Çekirdek enflasyon, enflasyon direncini ve enflasyon trendini daha net gösterir. Yıllık çekirdek enflasyonun; yıllık TÜFE’den daha yüksek olması, enflasyonun direndiğini ve artacağını gösterir.

4.Yeni kadrolar güven vermedi.

Merkez Bankası Başkanı ile Hazine ve Maliye Bakanı, krizi çözmek amacıyla 2023 Haziran ayında atandılar. Atandıkları ay TÜFE oranı 38,21 oldu. Sonraki aylar TÜFE devamlı arttı. 2024 ilk 4 ayda geçen seneden yüksek oldu. (Aşağıdaki grafik.)

yillik-tufe-orani.jpg

MB Başkanı gitti. Şimşek de iyi niyetine rağmen;

Bir… Döviz bulamadı. Türkiye ile Birleşik Arap Emirlikleri arasında 50,7 milyar dolarlık anlaşma imzalandı. Sonra BAE ile yapılan 8,5 milyar dolarlık sukuk anlaşması askıya alındı. Döviz girişi de olmadı.

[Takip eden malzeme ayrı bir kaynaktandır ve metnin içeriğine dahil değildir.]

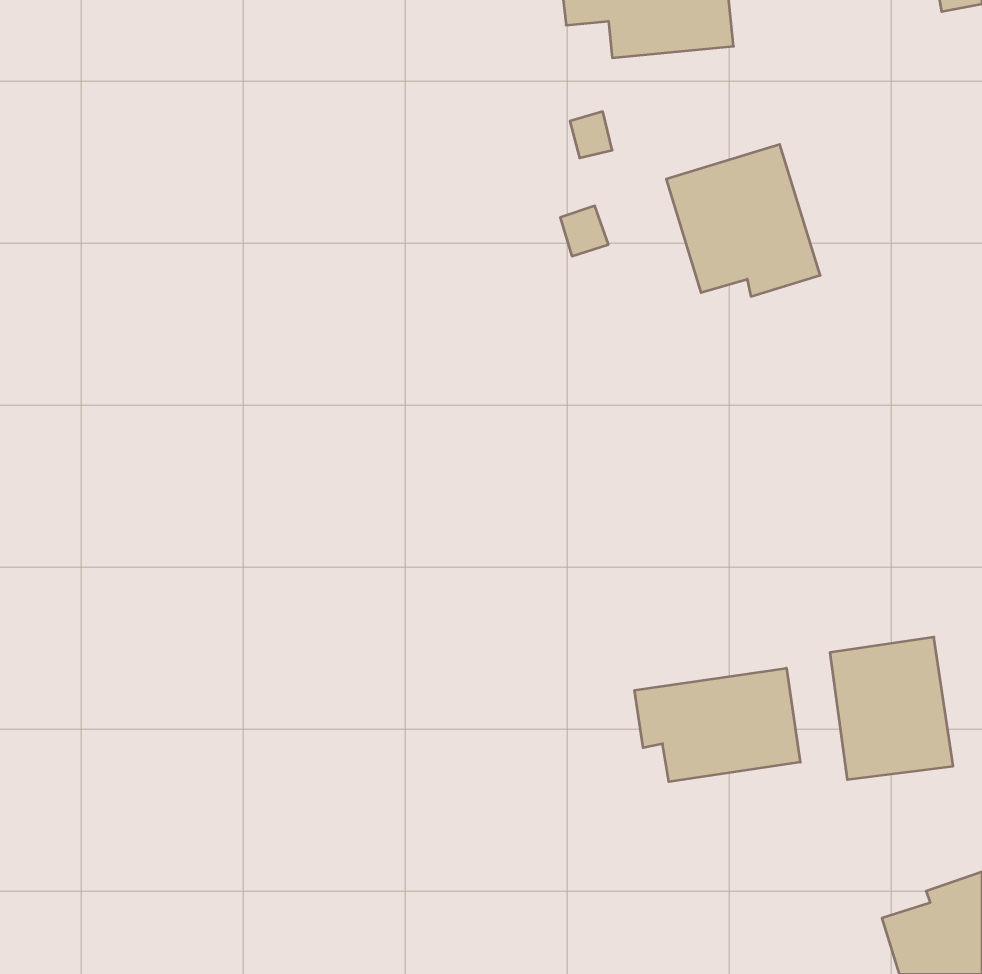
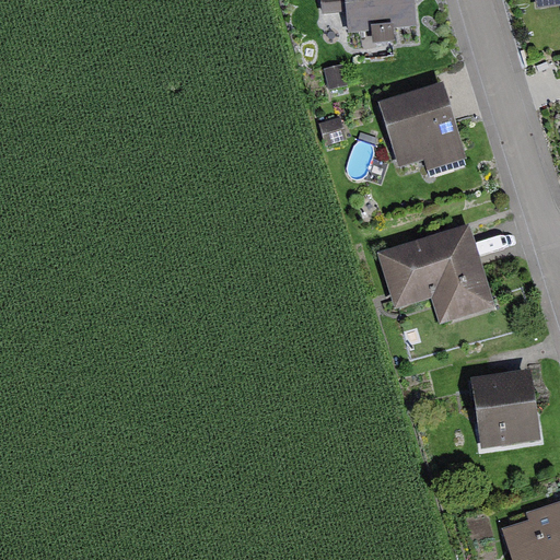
building: none -> [376,228,494,325]
building: [635,668,800,782] -> none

Dünya Bankası’ndan 18 milyar dolar kredi anlaşması yapıldı. Ancak önce proje yapılacak. Sonra Dünya Bankası onay verecek. Sonra proje aşmasına göre kredi açılacak. Dış sermaye girişi olursa bu kredilerin bir kısmı destek amacıyla verilecek.

Açıklamada döviz giriyor algısı yaratılmak istendi ve fakat sonrasında dövizin çantada keklik olmadığı anlaşıldı. Bu durumda ekonomi yönetimi güven kaybetti ve istikrar daha çok bozuldu.

İki… Mali disiplin dedi… Cumhurbaşkanlığı, kamu kurumları, Diyanet İşleri ve AKP’li belediyelerin tersine şatafat ve lüks harcamalar arttı.

5.Hükûmet krizi kabul etmiyor. Eğer hükûmet kriz olduğunu kabul etseydi, buna uygun politika geliştirirdi. Geçen sene IMF’ye gider ucuz kredi alırdı. İstikrar programı hazırlardı. AB ile bağları güçlendirirdi. Bu şartlar altında doğrudan yabancı yatırım sermayesi girerdi. Kriz önlenir ve AKP seçimlerde bu kadar gerilemezdi.

Özetle; nereden bakarsak bakalım, bu iktidar bu hükûmetle ve bu ekonomi yönetimi ile enflasyonu düşüremez. Yıl sonu TÜFE oranı yüzde 55’in üstünde olur.